When we have a model performing inference, our hope is that, by seeing enough different examples, the model will also make good predictions for new images it has never seen before because it has found the patterns it needs to be correct about future images. The ability for a model to do this is called generalisation, and training models that generalise well is the whole aim of machine learning.

What Models Learn

What's important to keep in mind is what a model, any model, actually learns to do, which is "to be as not wrong as it can about the data it was trained on".

"Not Wrong-ness"

As I noted earlier, when training a model we calculate how wrong it was about a particular output, given the output we were expecting. In our bird case, we might put in a picture that we know contains a bird, and get something like "65% chance this contains a bird". Because our answer card (which the model never saw) says it definitely contains a bird, this means that the model is partly right, but somewhat wrong about the image. If it had said there was a 20% chance of bird, then it would be much more wrong. As such, in the 65% confident case, we nudge the weights in the model a little bit so that next time it would be 70% confident about the same image, and in the 20% case we nudge them a lot, so that next time it will be 50% confident.

While we could push every weight all the way to being perfectly right about one image, this would make the model worse (perhaps much worse) for every other image, since every image will have different weights that produce the 100% most correct result. Instead, we calculate a small change and do this many times. The equation that we use to calculate the model's "wrongness" is called the loss function.

Training Data

The other important thing to keep in mind is that the model has not seen absolutely every image ever taken of every bird, and certainly not every image that could ever be taken. The model only ever received weight updates for images that we provided to it during training. If many of these were mislabelled (a bunch of pictures of bats got into our training set and we said they were birds, for example), then the model's weights will be updated in the wrong direction.

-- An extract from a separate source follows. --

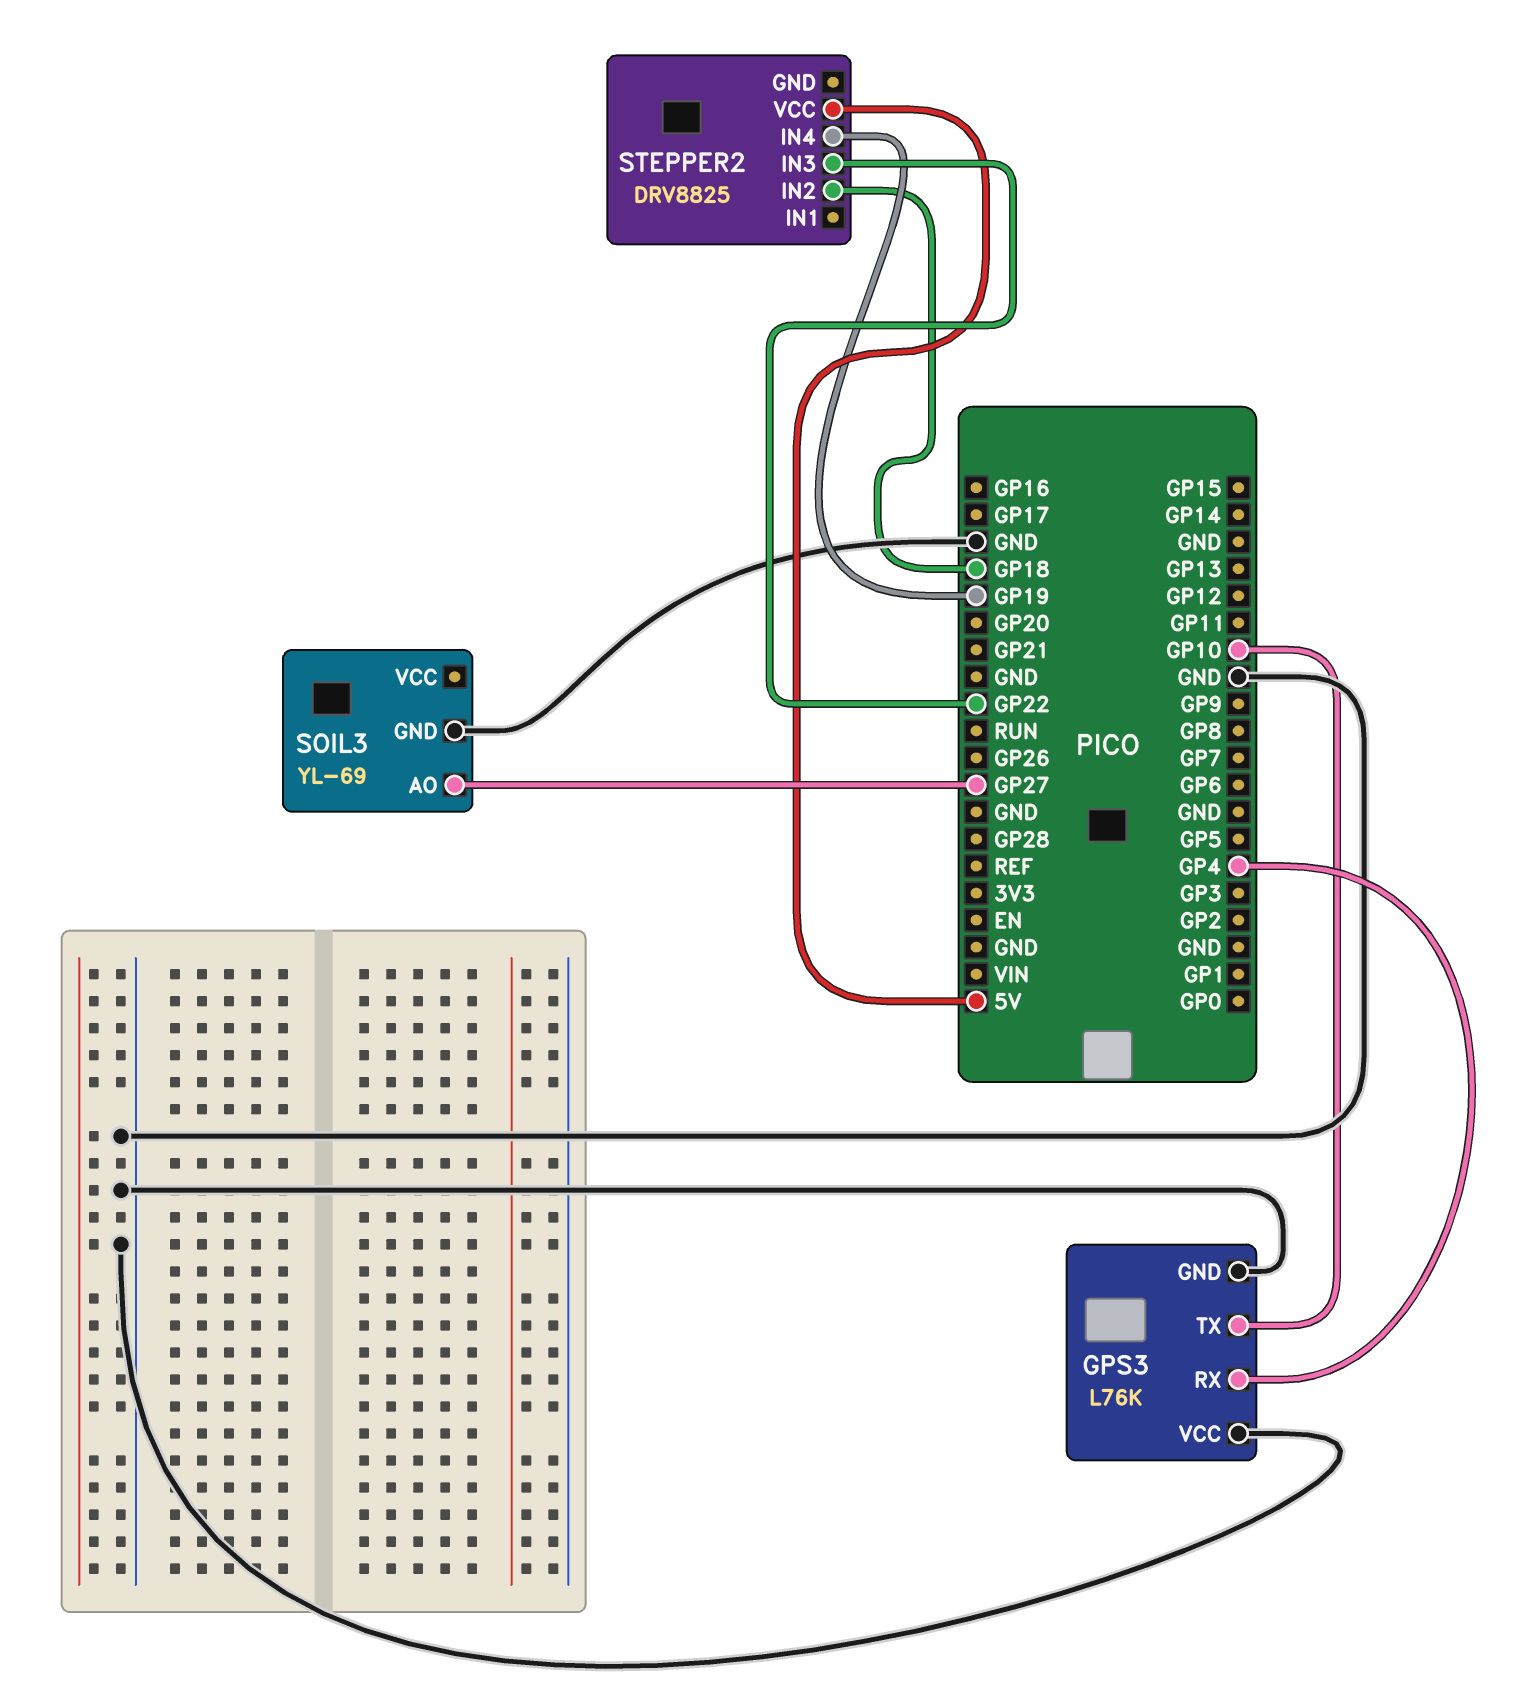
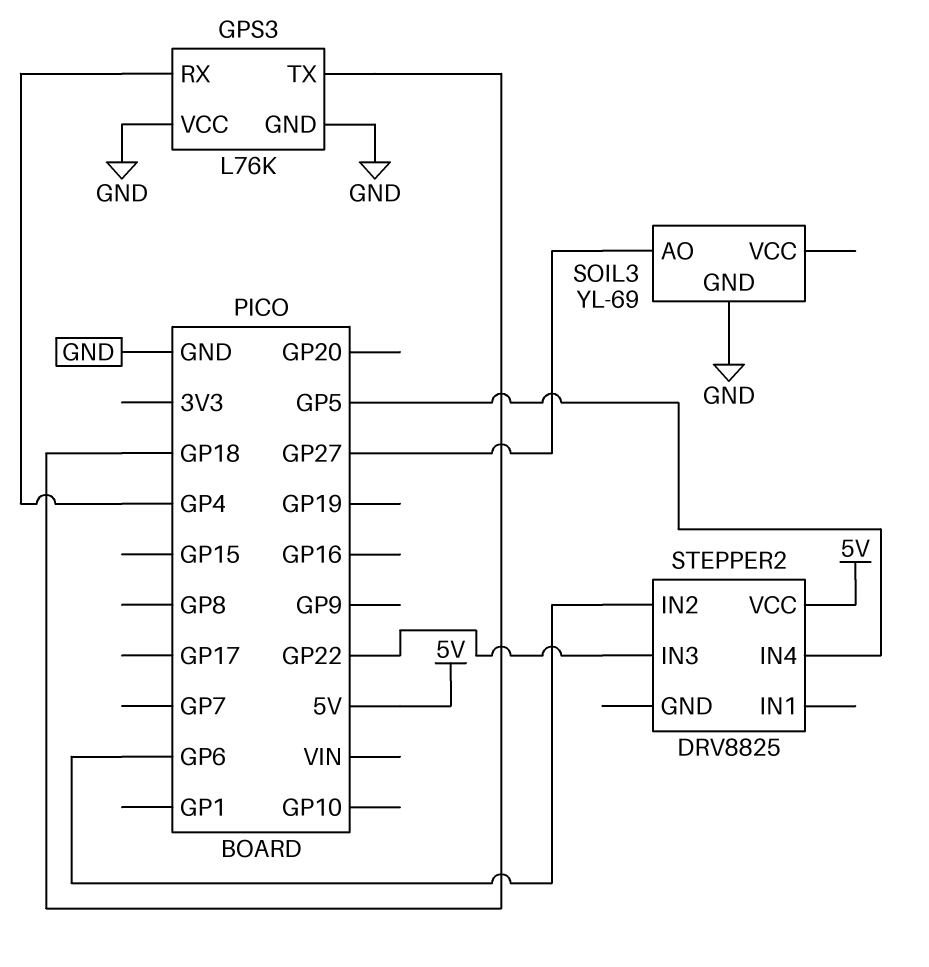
GPS3 pin TX: GP10 -> GP18
STEPPER2 pin IN2: GP18 -> GP6
STEPPER2 pin IN4: GP19 -> GP5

Alternatively, there might be subtle biases in our training data. Suppose that all the pictures we took of birds were in flight, while everything else was on the ground. Then, if we gave our model a picture of a bird sitting on the ground or in a tree, it would probably not find the bird. During training the model will probably notice that every photo containing a bird also has a whole lot of light blue pixels. Our process for updating model weights incentivises them to look for the path of least resistance. If it can always check the colour of the top-right pixel and be correct, then there's no need to learn what birds actually look like.

In this case, there is a mismatch between the questions we think the model is answering ("does this have a bird in it?") and those it is actually answering ("is the top-right pixel in this image light blue?").

What About Language?

We've discussed detecting birds in this post because it's an easy example to show what models are and how they work. The core idea is that, for all kinds of models, be they fashion, bird detectors, or LLMs, we have to make sure the questions they answer align with the questions we ask. Once we understand how models learn to recognise birds, we'll see that LLMs use the same principles, only with words rather than pixels.


[1] Partial derivatives and the chain rule, if you happen to remember high school calculus

[2] This isn't exactly how the maths works, but it's a useful way to think about what we're trying to achieve. Researchers have cracked open models to look inside and found that some of the time they do tend to find traits that we would recognise as feather-y or beak-y, but often they're doing something stranger and it's not always obvious why — we only know that whatever they're doing, they get the right answer in the end. One of the many things that makes machine learning interesting.